INTRODUCTION: Although the benefits of doula care during childbirth are well-known, its impact on childbirth-related post-traumatic stress disorder (CB-PTSD) symptoms are less thoroughly characterized. This study aimed to explore the association between doula care and CB-PTSD symptoms and the potential mediating role of childbirth experience on this association. METHODS: A prospective cohort study was conducted in a hospital in China, enrolling women with singleton live vaginal births.

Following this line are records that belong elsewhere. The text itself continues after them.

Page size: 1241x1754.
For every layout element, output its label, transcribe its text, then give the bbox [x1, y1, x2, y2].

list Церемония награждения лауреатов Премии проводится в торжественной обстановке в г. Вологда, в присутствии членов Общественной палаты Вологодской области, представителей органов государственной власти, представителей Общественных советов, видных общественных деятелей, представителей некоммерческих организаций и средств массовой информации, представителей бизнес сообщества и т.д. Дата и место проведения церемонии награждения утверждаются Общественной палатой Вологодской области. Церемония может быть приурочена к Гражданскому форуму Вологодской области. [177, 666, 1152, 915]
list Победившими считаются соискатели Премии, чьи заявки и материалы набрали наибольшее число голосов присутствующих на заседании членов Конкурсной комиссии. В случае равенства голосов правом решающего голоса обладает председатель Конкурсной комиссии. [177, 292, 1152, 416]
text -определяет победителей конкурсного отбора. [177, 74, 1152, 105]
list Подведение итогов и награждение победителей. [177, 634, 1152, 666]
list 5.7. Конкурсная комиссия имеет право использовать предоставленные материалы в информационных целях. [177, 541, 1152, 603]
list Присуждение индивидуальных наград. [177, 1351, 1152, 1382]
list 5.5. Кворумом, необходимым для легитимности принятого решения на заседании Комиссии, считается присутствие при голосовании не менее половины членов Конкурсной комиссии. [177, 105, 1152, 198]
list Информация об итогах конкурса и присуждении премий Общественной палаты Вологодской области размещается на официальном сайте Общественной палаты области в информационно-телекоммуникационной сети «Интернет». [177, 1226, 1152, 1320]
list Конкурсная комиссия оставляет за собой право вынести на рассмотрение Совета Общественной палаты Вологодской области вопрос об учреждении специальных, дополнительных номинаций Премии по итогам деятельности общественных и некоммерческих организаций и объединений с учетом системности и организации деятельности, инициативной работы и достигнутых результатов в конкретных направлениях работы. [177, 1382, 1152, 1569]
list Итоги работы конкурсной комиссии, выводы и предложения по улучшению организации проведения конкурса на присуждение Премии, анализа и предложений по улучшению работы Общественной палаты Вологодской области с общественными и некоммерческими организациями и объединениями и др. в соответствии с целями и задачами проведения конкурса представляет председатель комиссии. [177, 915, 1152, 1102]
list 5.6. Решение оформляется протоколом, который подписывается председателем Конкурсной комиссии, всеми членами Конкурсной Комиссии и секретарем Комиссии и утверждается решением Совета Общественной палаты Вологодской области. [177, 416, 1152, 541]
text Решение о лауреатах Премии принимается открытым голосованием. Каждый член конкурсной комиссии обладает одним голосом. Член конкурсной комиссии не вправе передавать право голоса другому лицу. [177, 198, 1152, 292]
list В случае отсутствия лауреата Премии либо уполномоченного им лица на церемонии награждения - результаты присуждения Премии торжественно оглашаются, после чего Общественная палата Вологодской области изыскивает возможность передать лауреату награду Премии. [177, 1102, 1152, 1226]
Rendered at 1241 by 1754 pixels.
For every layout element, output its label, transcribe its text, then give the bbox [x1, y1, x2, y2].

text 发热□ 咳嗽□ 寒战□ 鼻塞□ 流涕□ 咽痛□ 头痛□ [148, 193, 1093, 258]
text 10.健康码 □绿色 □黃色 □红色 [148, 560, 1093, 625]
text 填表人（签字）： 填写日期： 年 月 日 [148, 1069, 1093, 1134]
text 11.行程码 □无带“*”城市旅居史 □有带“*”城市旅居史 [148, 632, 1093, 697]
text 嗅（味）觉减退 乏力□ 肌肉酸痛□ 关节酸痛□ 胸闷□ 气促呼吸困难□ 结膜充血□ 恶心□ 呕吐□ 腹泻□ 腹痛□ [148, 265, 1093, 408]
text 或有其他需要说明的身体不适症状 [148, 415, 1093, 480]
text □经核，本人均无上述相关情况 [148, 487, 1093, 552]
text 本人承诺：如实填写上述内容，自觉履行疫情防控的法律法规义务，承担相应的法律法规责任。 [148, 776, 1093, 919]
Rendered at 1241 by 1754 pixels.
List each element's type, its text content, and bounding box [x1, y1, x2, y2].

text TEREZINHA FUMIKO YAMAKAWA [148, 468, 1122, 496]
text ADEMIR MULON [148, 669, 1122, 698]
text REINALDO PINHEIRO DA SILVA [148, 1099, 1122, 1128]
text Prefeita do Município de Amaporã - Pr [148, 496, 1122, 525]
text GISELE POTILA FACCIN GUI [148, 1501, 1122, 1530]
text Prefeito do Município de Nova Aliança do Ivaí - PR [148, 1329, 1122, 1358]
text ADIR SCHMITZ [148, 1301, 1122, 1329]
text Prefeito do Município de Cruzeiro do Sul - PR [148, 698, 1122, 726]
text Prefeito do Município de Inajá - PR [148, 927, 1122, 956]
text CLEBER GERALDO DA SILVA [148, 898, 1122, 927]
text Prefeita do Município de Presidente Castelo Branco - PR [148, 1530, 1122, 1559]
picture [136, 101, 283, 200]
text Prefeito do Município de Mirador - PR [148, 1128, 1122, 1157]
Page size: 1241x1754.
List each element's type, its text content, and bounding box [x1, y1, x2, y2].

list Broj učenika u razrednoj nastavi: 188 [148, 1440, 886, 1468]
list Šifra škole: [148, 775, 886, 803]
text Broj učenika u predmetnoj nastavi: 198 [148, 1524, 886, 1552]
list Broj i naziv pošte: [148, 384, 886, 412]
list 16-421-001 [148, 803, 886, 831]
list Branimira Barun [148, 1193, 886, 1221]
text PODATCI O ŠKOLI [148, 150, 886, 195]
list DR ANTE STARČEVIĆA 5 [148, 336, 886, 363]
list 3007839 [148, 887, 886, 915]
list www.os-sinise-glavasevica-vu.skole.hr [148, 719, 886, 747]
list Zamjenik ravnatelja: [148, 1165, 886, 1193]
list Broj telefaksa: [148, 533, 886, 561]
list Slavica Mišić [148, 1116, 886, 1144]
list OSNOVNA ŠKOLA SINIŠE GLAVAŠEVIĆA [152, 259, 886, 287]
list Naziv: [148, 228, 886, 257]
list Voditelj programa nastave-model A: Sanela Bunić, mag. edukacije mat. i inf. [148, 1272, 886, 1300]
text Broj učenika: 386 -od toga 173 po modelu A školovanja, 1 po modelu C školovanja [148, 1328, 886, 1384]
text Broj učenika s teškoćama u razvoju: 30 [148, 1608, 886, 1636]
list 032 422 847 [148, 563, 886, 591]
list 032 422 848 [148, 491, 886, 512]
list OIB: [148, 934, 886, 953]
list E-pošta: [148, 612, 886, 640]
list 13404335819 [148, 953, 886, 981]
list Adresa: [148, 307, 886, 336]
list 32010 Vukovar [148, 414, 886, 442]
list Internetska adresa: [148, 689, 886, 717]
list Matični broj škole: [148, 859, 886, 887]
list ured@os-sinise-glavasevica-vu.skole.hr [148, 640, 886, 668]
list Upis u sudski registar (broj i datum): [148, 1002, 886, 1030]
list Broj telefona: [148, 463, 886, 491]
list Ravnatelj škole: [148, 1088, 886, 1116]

The exposure and primary outcome factors of interest were doula care and CB-PTSD symptoms, with childbirth experience as a mediating factor. Questionnaires were administered to collect baseline data and childbirth experience at 3 days postpartum, and CB-PTSD symptoms from participants at 42 days postpartum. Linear regression analysis was used to analyze the relationship between doula care, childbirth experience, and CB-PTSD symptoms, while the mediating role of childbirth experience was analyzed using the SPSS (PROCESS) modeling tool. RESULTS: A total of 445 eligible women were included in the final analysis, including 120 who received doula care and 325 who did not. Linear regression analyses found that doula care was independently associated with CB-PTSD symptoms (beta = -0.11, p < 0.05) and childbirth experience (beta = 0.50, p < 0.001). Childbirth experience was significantly associated with CB-PTSD symptoms (beta = -0.17, p < 0.001). Childbirth experience mediated the association between doula care and CB-PTSD symptoms (indirect effect = -1.08, 95% CI -1.91 to -0.10), even after adjusting for potential confounders. CONCLUSIONS: Childbirth experience serves as a mediator of the association between doula care and CB-PTSD symptoms. By providing supportive care for women during childbirth, their childbirth experience could be improved, thereby reducing the risk of CB-PTSD symptoms.